[Saved entries]
::::::::

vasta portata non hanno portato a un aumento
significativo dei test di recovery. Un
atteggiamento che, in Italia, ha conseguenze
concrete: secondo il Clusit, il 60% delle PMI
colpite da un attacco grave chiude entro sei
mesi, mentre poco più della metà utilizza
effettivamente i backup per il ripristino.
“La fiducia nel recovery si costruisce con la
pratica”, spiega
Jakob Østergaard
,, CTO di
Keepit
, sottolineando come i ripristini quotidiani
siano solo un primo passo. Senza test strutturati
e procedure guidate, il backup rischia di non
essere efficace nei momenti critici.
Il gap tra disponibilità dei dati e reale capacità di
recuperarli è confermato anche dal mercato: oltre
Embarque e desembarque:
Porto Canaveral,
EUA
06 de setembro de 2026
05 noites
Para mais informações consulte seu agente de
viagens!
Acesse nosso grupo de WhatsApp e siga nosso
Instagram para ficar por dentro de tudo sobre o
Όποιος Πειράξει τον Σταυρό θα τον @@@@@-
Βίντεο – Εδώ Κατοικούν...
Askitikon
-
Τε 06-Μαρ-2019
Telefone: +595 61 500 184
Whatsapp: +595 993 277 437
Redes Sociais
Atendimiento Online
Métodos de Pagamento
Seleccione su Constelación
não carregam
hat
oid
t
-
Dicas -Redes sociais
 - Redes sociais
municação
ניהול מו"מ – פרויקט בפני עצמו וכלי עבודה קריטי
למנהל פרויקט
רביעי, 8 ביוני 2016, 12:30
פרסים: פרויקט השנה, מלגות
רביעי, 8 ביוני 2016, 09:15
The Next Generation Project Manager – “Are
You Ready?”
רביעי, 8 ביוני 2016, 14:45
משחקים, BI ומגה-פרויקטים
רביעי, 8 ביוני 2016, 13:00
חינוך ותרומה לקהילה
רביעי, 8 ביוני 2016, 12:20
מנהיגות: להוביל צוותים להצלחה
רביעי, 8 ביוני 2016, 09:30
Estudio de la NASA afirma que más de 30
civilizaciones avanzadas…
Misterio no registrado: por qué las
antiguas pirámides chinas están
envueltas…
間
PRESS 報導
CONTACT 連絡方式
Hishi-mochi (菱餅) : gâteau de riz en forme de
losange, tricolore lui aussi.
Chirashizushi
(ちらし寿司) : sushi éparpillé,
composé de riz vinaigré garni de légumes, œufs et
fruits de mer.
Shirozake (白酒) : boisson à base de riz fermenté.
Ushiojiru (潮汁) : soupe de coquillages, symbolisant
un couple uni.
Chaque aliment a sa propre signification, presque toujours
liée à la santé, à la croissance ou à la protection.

::::::::

* ABOUT THIS EXERCISE *
Exactly the lines from the one containing "(ちらし寿司) : sushi" through the last line of the records are to be transcribed, both endpoints included.

* RESULT FOR THIS EXERCISE *
(ちらし寿司) : sushi éparpillé,
composé de riz vinaigré garni de légumes, œufs et
fruits de mer.
Shirozake (白酒) : boisson à base de riz fermenté.
Ushiojiru (潮汁) : soupe de coquillages, symbolisant
un couple uni.
Chaque aliment a sa propre signification, presque toujours
liée à la santé, à la croissance ou à la protection.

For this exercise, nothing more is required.